Un caso di presunta malasanità scuote il distretto sanitario di Massafra e l’ASL Taranto. La famiglia di un uomo anziano, affetto da una grave infezione della piaga da decubito lombosacrale, denuncia una serie di inadempienze che avrebbero aggravato in modo significativo le condizioni del paziente, oggi a rischio di shock settico.
L’uomo era stato ricoverato d’urgenza alla Villa Verde, dove aveva ricevuto trasfusioni e una terapia salvavita. Dimesso il 9 luglio con un netto miglioramento, gli era stata prescritta una terapia domiciliare da proseguire con urgenza. Tuttavia, il vulnologo dell’ambulatorio competente ha negato la prosecuzione del trattamento basandosi esclusivamente su fotografie inviate via WhatsApp, senza mai visitare il paziente di persona.

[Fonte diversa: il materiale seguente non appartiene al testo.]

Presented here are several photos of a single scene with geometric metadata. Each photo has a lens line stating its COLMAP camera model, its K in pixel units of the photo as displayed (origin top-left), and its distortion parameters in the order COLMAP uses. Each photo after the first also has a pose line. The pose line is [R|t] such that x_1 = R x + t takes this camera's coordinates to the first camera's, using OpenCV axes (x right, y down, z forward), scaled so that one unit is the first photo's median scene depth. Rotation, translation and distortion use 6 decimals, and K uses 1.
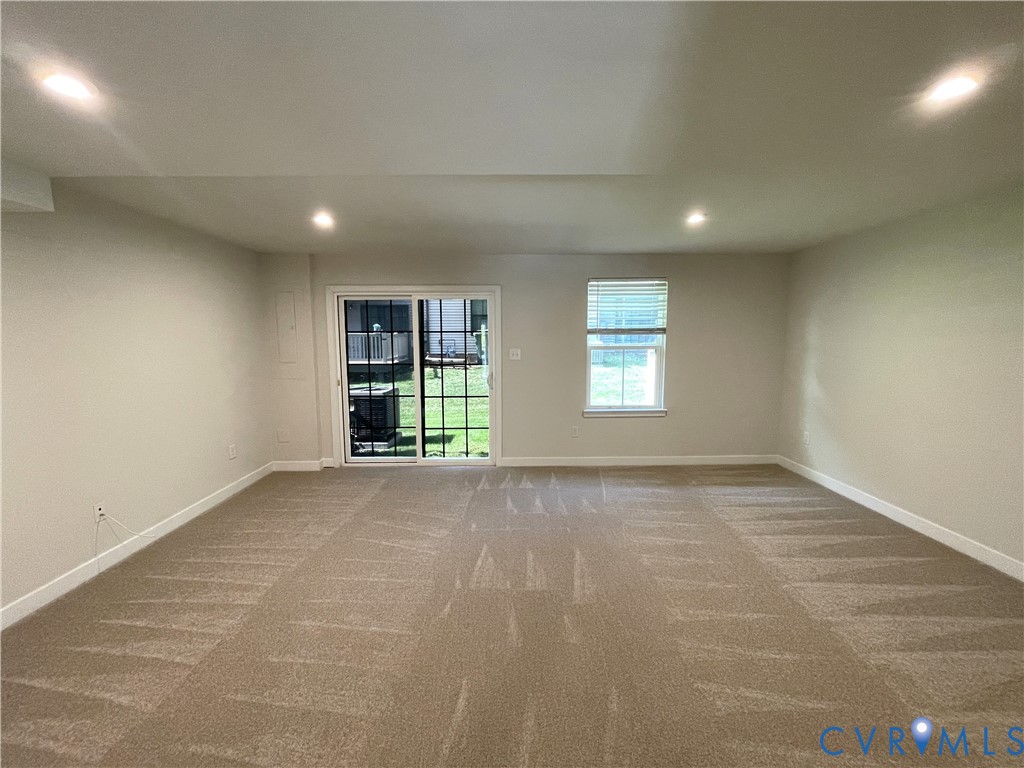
lens RADIAL K [[409.6, 0, 509.5], [0, 409.6, 383.7], [0, 0, 1]] dist [-0.001847, -0.000058]
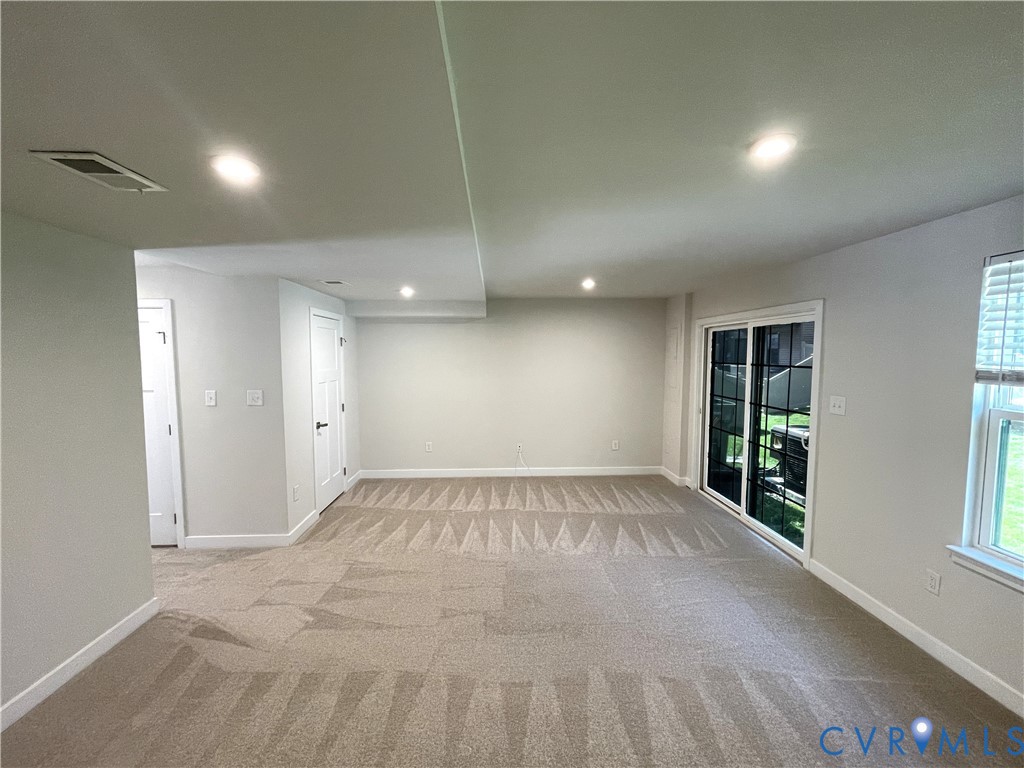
lens RADIAL K [[409.6, 0, 509.8], [0, 409.6, 382.7], [0, 0, 1]] dist [-0.001847, -0.000058]
pose [[0.039140, 0.074867, -0.996425, 0.622284], [-0.111162, 0.991326, 0.070118, -0.094680], [0.993031, 0.108021, 0.047123, 0.475124]]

Da quel momento la situazione è precipitata. Nonostante le sollecitazioni del primario della Villa Verde, del distretto sanitario, del vulnologo e del medico di famiglia, non è stato attivato alcun percorso assistenziale adeguato. L’unico professionista che ha monitorato costantemente il paziente è stato il medico di base.

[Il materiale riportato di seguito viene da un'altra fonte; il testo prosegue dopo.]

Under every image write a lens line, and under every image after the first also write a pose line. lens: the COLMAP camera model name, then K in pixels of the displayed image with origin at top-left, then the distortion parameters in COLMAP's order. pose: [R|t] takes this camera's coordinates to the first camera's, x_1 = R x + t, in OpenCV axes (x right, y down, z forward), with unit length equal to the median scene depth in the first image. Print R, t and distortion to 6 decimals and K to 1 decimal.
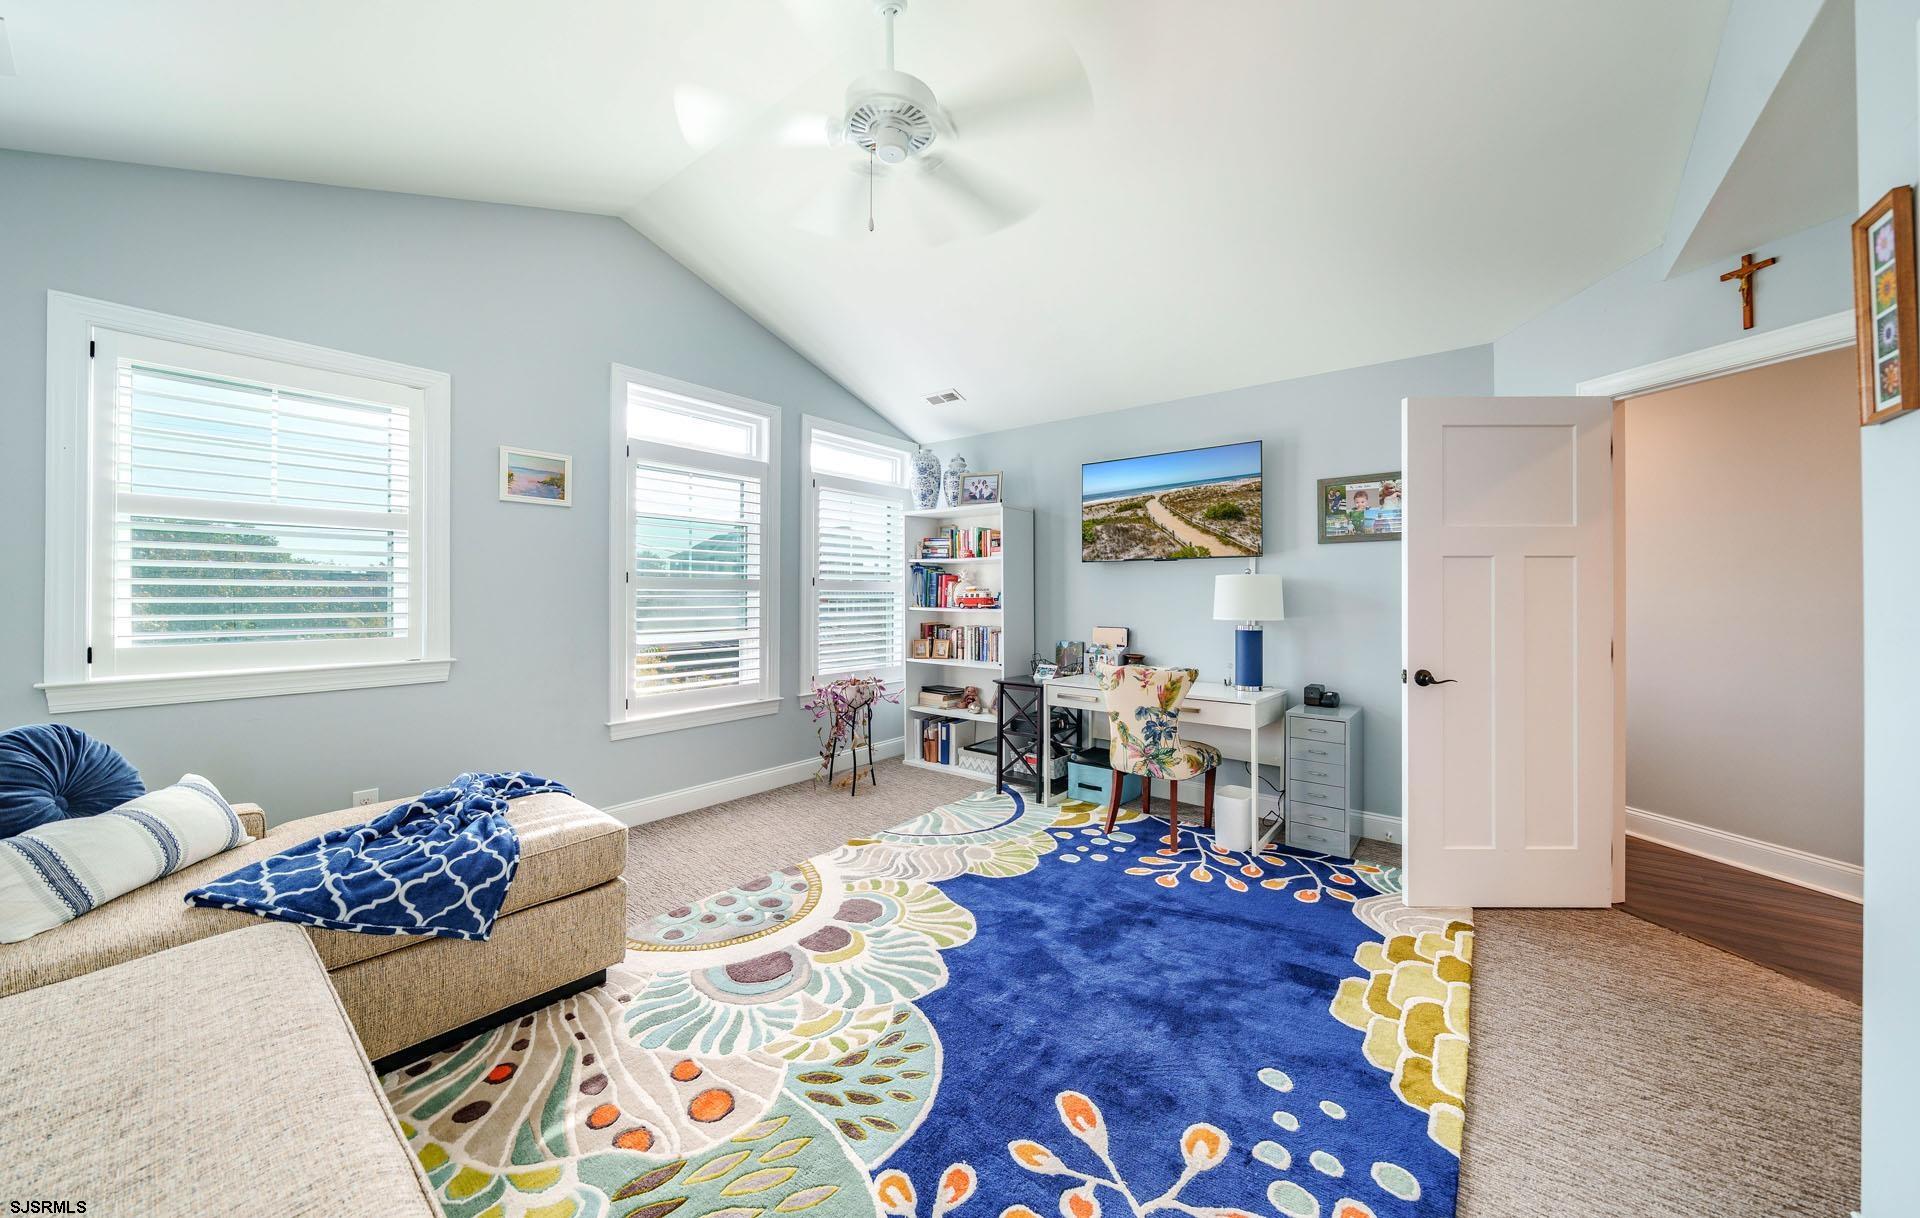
lens RADIAL K [[655.6, 0, 960.0], [0, 655.6, 609.0], [0, 0, 1]] dist [0.000099, 0.000004]
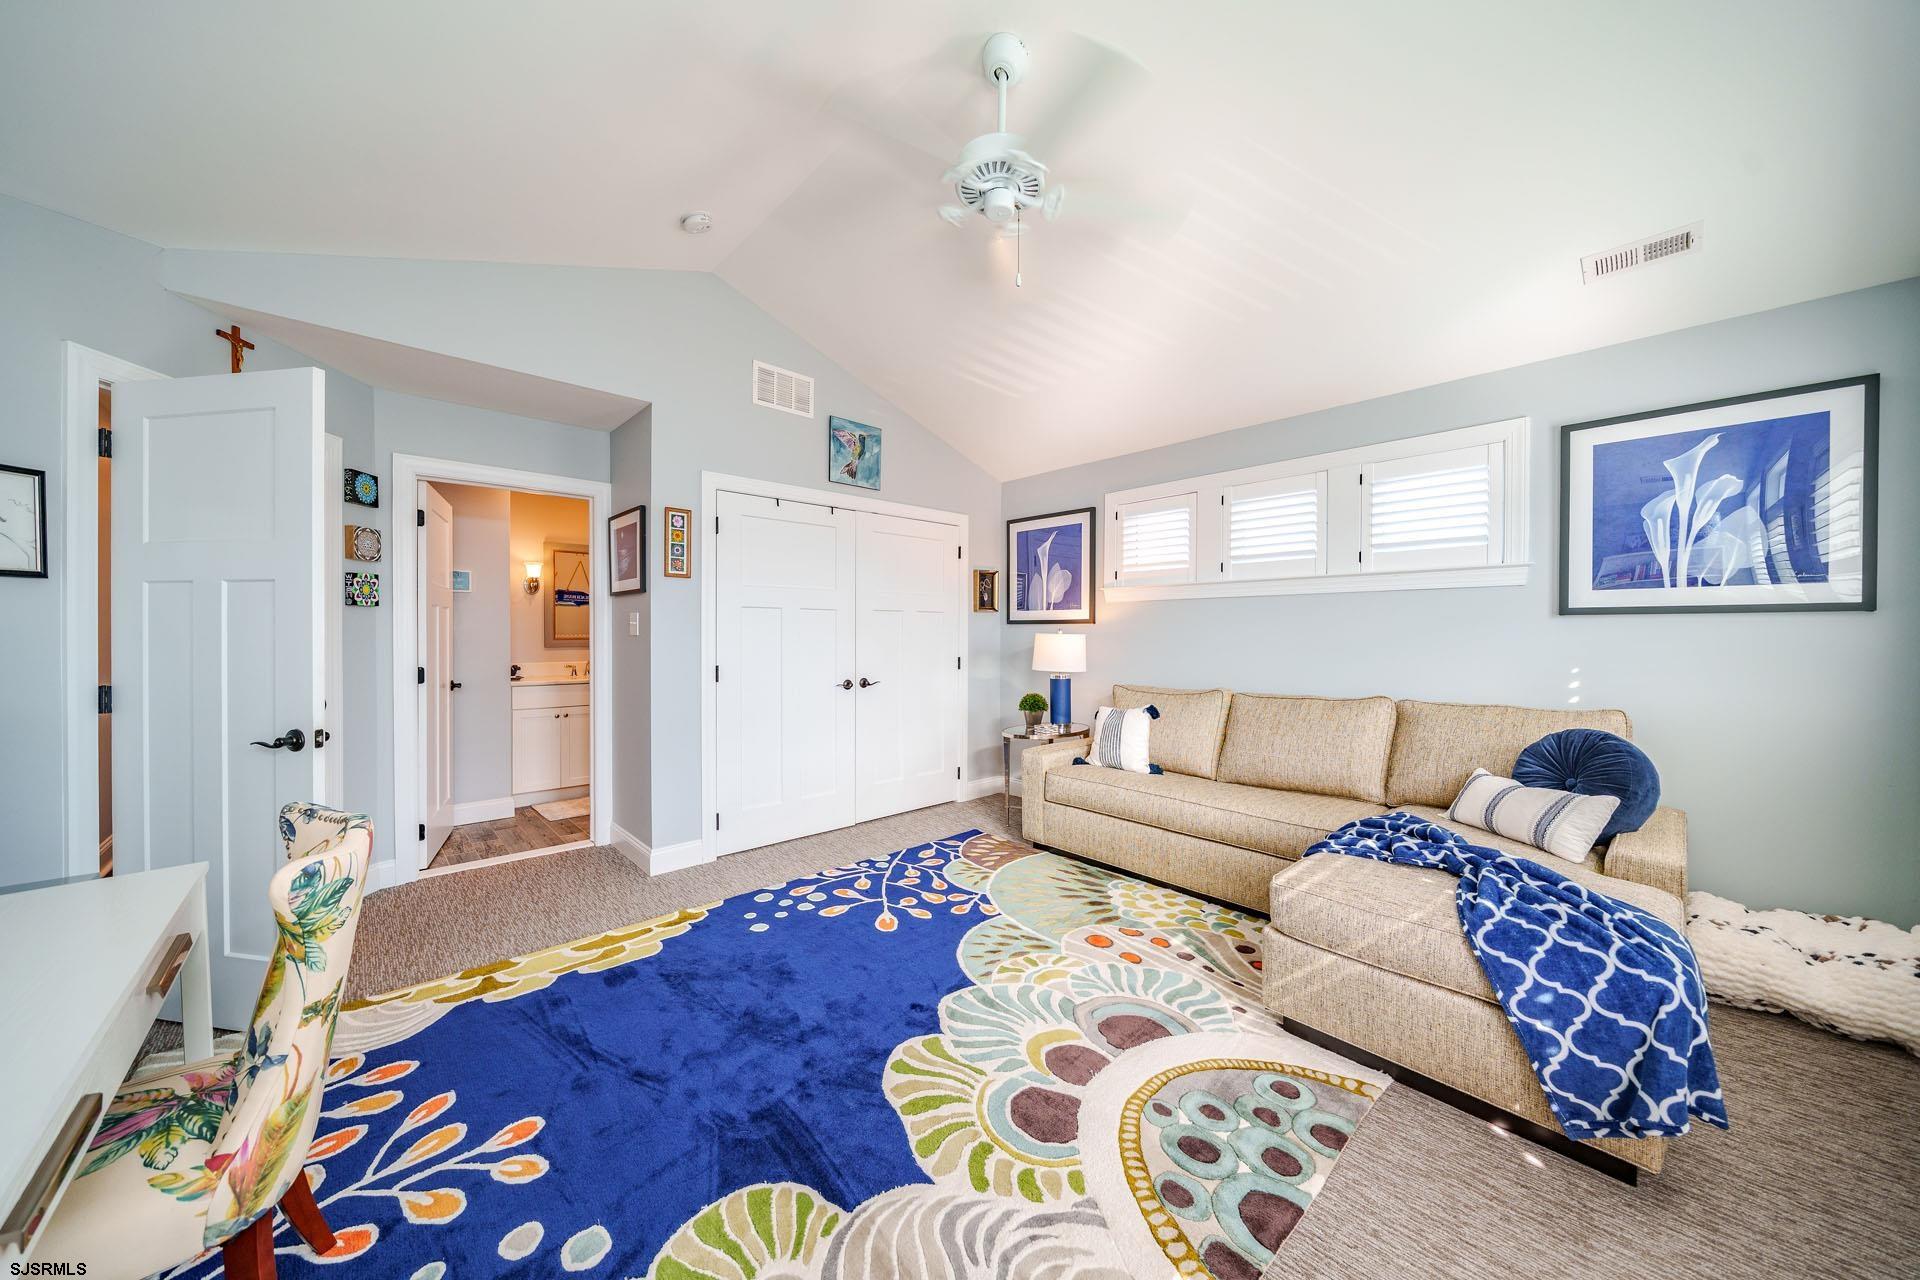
lens RADIAL K [[654.8, 0, 960.0], [0, 654.8, 640.0], [0, 0, 1]] dist [-0.000244, -0.000006]
pose [[-0.990658, -0.006662, 0.136208, -0.185056], [-0.002722, 0.999573, 0.029094, -0.041760], [-0.136344, 0.028451, -0.990253, 1.980452]]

In queste ore la famiglia sta tentando di ottenere il ricovero nel reparto di Malattie Infettive dell’Ospedale Moscati, ritenuto indispensabile per garantire cure tempestive. Parallelamente, chiede l’avvio immediato dei trattamenti domiciliari necessari, la consegna del materiale previsto dai LEA e un’indagine interna all’ASL per accertare le responsabilità.
La documentazione è stata affidata all’avvocato Fabrizio Del Vecchio, che presenterà formale denuncia alla Procura per verificare eventuali profili di responsabilità penale.
Il caso riporta al centro il tema della continuità assistenziale e della tutela dei pazienti fragili, evidenziando criticità che richiedono risposte rapide e interventi strutturali.